Summarize the abstract below on apoptosis and epithelial-to-mesenchymal transition in alveolar type II epithelial cells in two sentences.

▶ GIVEN TEXT:
##########
Study of the common activating mechanism of apoptosis and epithelial-to-mesenchymal transition in alveolar type II epithelial cells

Infection and severe trauma can result in acute lung injury/acute respiratory distress syndrome (ALI/ARDS) and eventually pulmonary fibrosis. Epithelial-to-mesenchymal transition (EMT) is related to pulmonary fibrosis. Our study found that pyocyanin (PCN) could promote apoptosis and EMT in alveolar type II epithelial A549 cells. We hypothesized that there might be a common mechanism related to both apoptosis and EMT in A549 cells. The aim of this study was to determine whether reactive oxygen species (ROS) induced by PCN is the common stimulus upstream of apoptosis and EMT as well as the relevant signalling pathways. A549 cells were challenged with PCN; ROS was then detected by immunofluorescence, and apoptosis was measured by flow cytometry. Caspases, EMT markers and the TGF-β/Smad pathway were assessed by Western blot, qPCR or ELISA. The results showed that PCN promoted ROS production, and the apoptosis rate was clearly increased. E-cadherin downregulation, vimentin and α-SMA upregulation in A549 cells, cleaved caspase-9 and caspase-3, TGF-β1 and activated Smad2/3 were also detected. Interestingly, the protein expression of cleaved caspase-3 and vimentin was highly positively correlated. Inhibition of ROS could partially reverse PCN-induced EMT and apoptosis in A549 cells, and EMT could also be reversed by TGF-β1 inhibitors. In conclusion, ROS may be a common activating mechanism of apoptosis and EMT in alveolar epithelial cells, during which the degree of apoptosis is positively related to EMT. ROS may induce alveolar epithelial cell apoptosis through the mitochondrial pathway or endoplasmic reticulum pathway. ROS activates TGF-β1, followed by SMADs, eventually inducing EMT.
##########
▶ INFORMATION SUPPLIED:
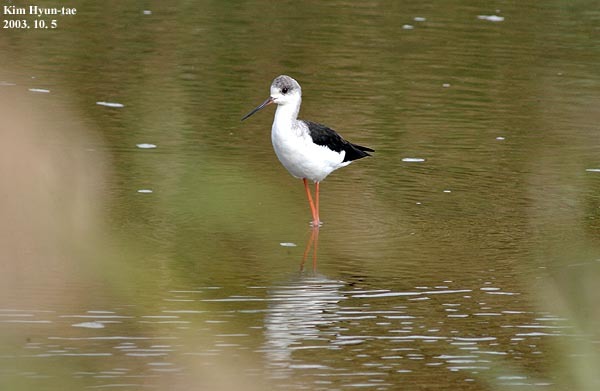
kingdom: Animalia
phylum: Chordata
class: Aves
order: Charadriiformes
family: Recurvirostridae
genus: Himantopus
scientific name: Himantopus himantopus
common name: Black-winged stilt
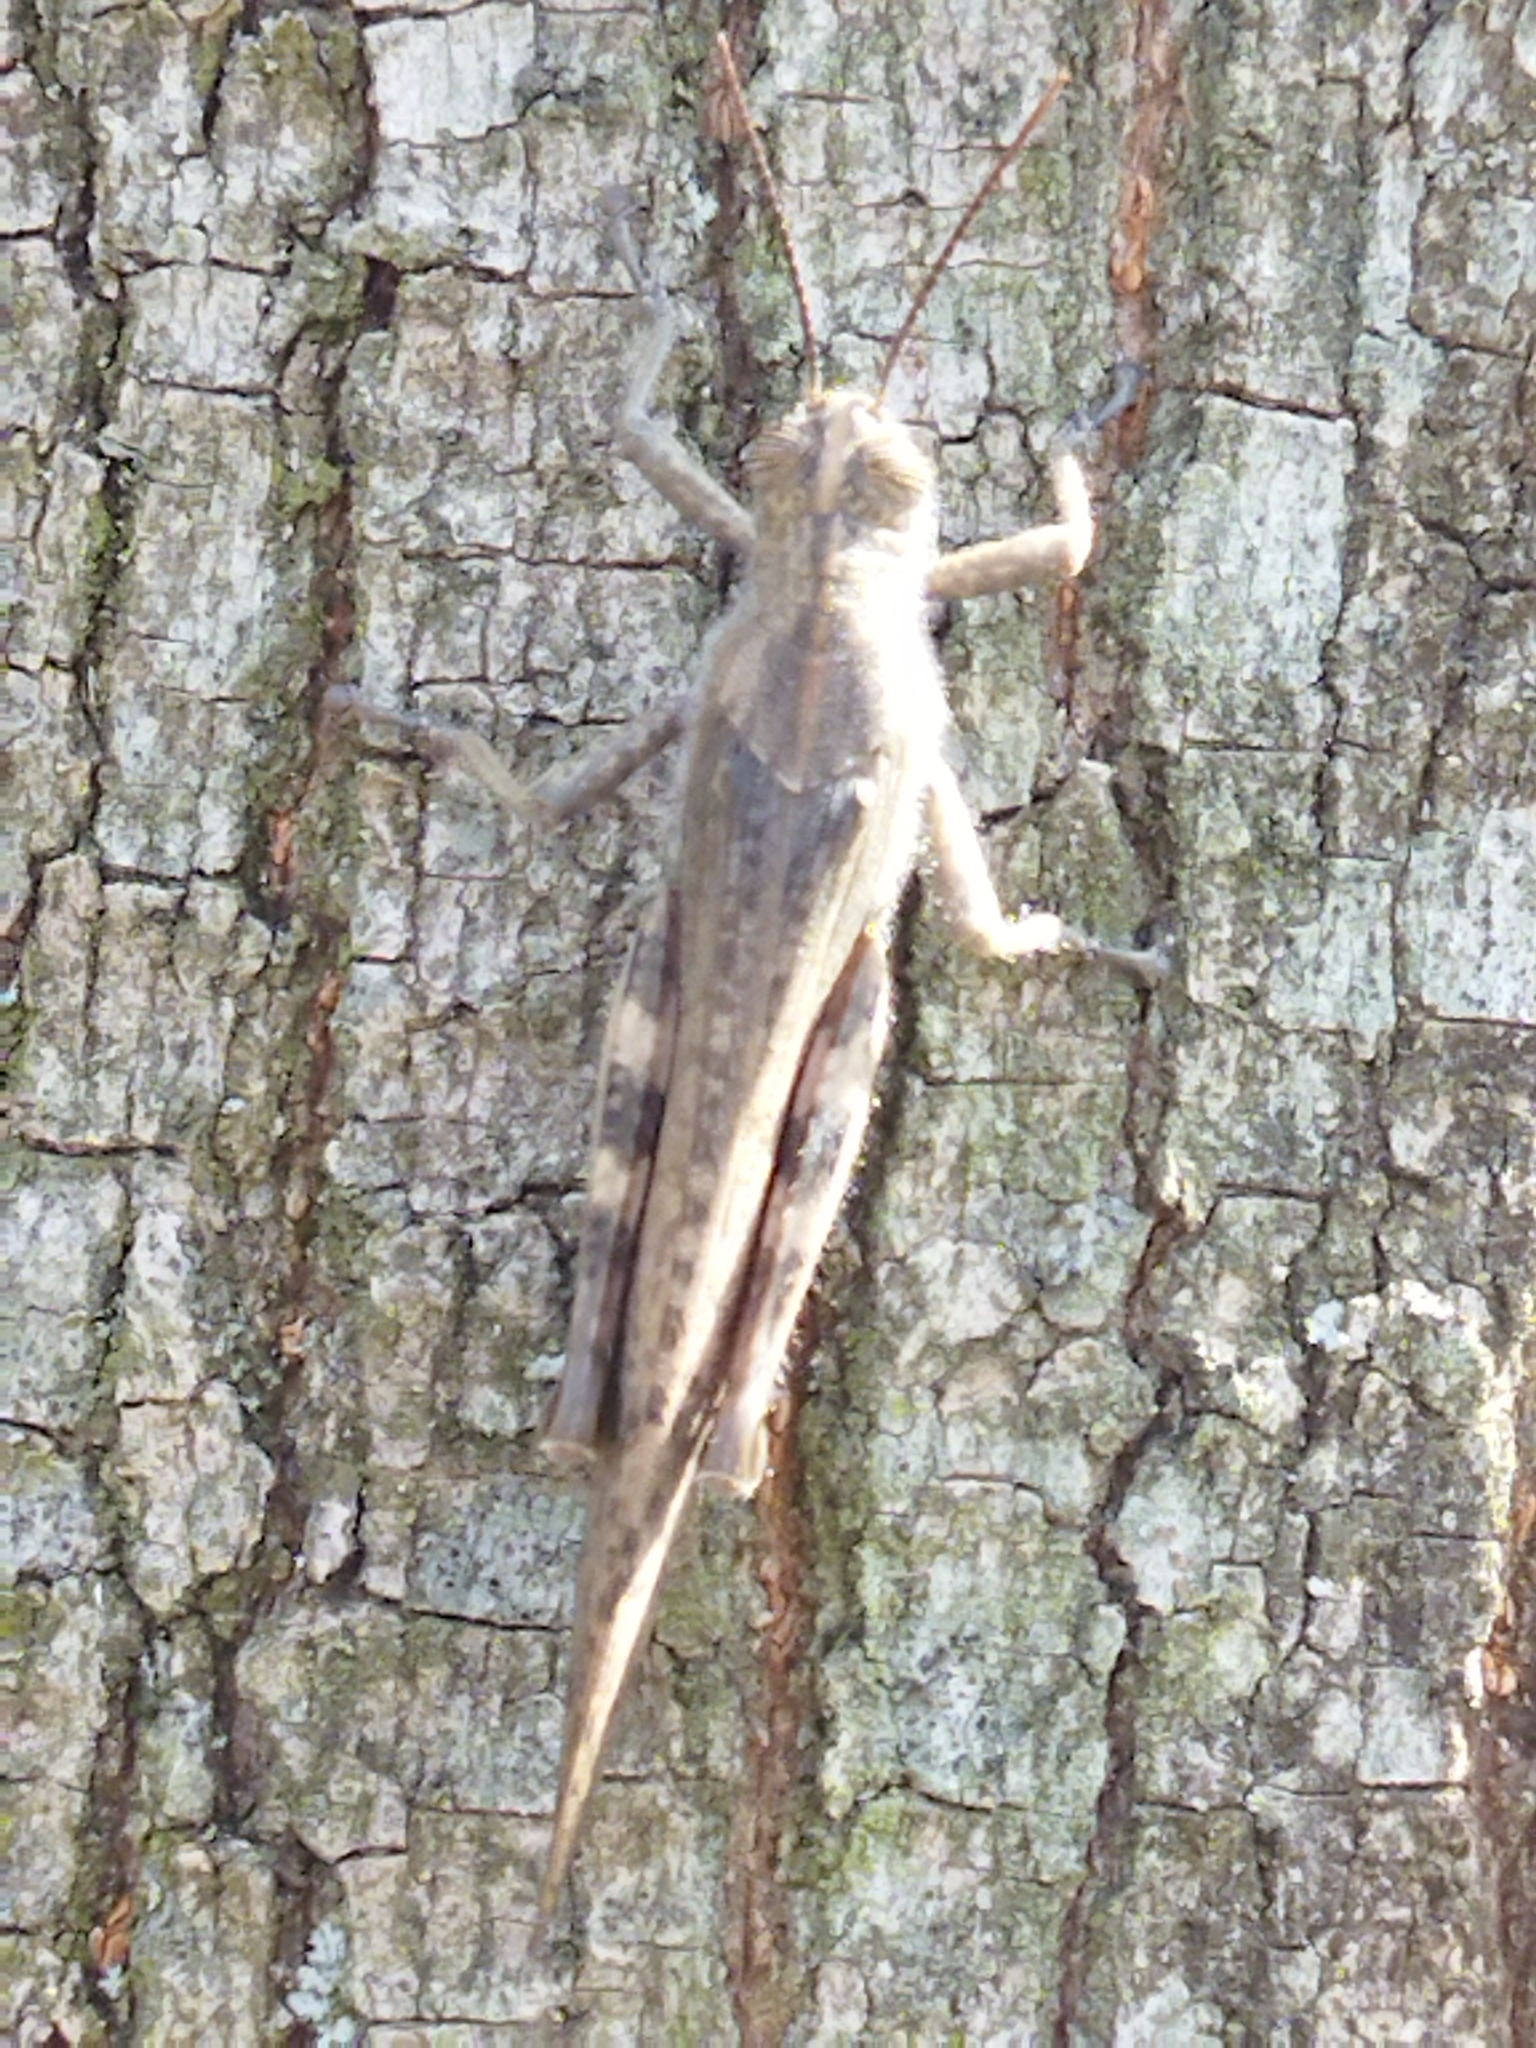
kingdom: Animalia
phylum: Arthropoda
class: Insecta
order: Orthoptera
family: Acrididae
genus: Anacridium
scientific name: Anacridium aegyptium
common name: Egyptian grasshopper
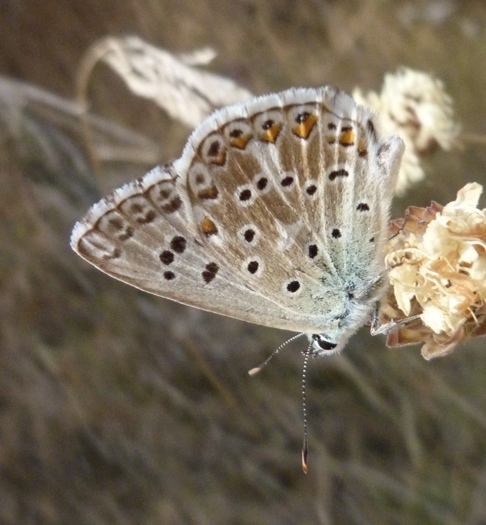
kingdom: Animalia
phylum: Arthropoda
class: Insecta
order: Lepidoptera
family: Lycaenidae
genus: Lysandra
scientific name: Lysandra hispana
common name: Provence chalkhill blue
##########
▶ ANSWER BOX: When A549 alveolar type II epithelial cells were challenged with pyocyanin, reactive oxygen species production rose, apoptosis increased, and markers of epithelial-to-mesenchymal transition and the TGF-β/Smad pathway were activated. Inhibiting reactive oxygen species partially reversed both apoptosis and the transition, so reactive oxygen species may be a common activating mechanism of the two processes, with TGF-β1 and SMADs leading to the transition.